Huit militaires des Forces armées de la République démocratique du Congo (FARDC) ont achevé, le 26 juin 2026, à Beni (Nord-Kivu), une formation spécialisée de six semaines en neutralisation et destruction des engins explosifs (EOD).
Organisée par le Service de lutte antimines des Nations Unies (UNMAS) de la MONUSCO, cette session s’inscrit dans la deuxième phase d’un programme lancé en avril 2026 dans le cadre de la lutte contre les engins explosifs de guerre, responsables de nombreuses victimes dans la région.
Renforcer les capacités nationales
Cette formation vise à doter les militaires congolais de compétences techniques avancées afin d’améliorer la protection des populations exposées aux menaces des munitions non explosées.
Parmi les participants, le capitaine Sylvestre Paluku Kalubenge a salué l’initiative tout en appelant à un renforcement des moyens nationaux pour consolider les acquis de la formation.
« Cette formation a été très utile. La MONUSCO a fait sa part, elle nous a donné de la matière, c’est à nous maintenant de la capitaliser. Mais ce n’est pas tout, car il revient maintenant au gouvernement de nous outiller pour que nous soyons un outil indispensable pour toute la population, le besoin étant réel. Si le gouvernement mettait beaucoup de moyens dans cette matière, je serais utile à la communauté et je sauverais beaucoup de vies humaines », a-t-il reconnu.

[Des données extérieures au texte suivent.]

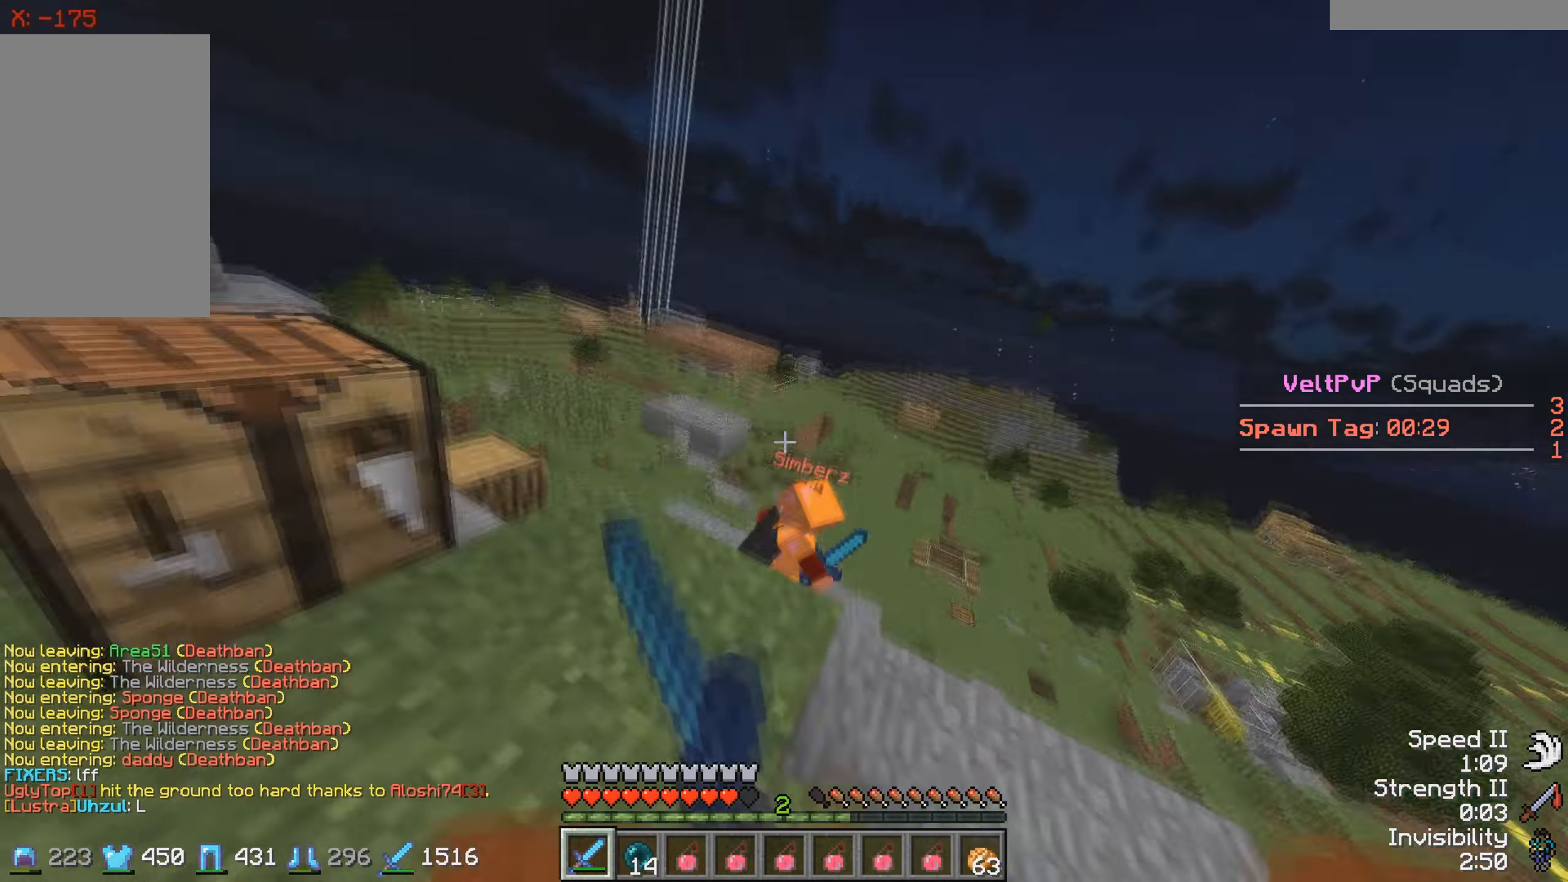
{"keys": [], "events": [[433, "w", "up"]]}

Le chef des opérations d’UNMAS, Bruno Bouchardy, a rappelé l’importance de ce soutien dans le cadre du mandat de la MONUSCO, centré sur la protection des civils : « Ce savoir-faire acquis est désormais entre vos mains, c’est une responsabilité. Ceci est la preuve que la République démocratique du Congo s’approprie les outils nécessaires pour protéger sa population et ses infrastructures de manière autonome. Nous resterons à vos côtés pour soutenir cette dynamique, car la sécurité du Nord-Kivu et de toute la République démocratique du Congo est votre combat, mais aussi le nôtre. »
Un appel à élargir la formation à la police
Les autorités provinciales ont également salué cet appui des Nations Unies. Le vice-gouverneur du Nord-Kivu a plaidé pour un élargissement de ces initiatives à d’autres forces nationales.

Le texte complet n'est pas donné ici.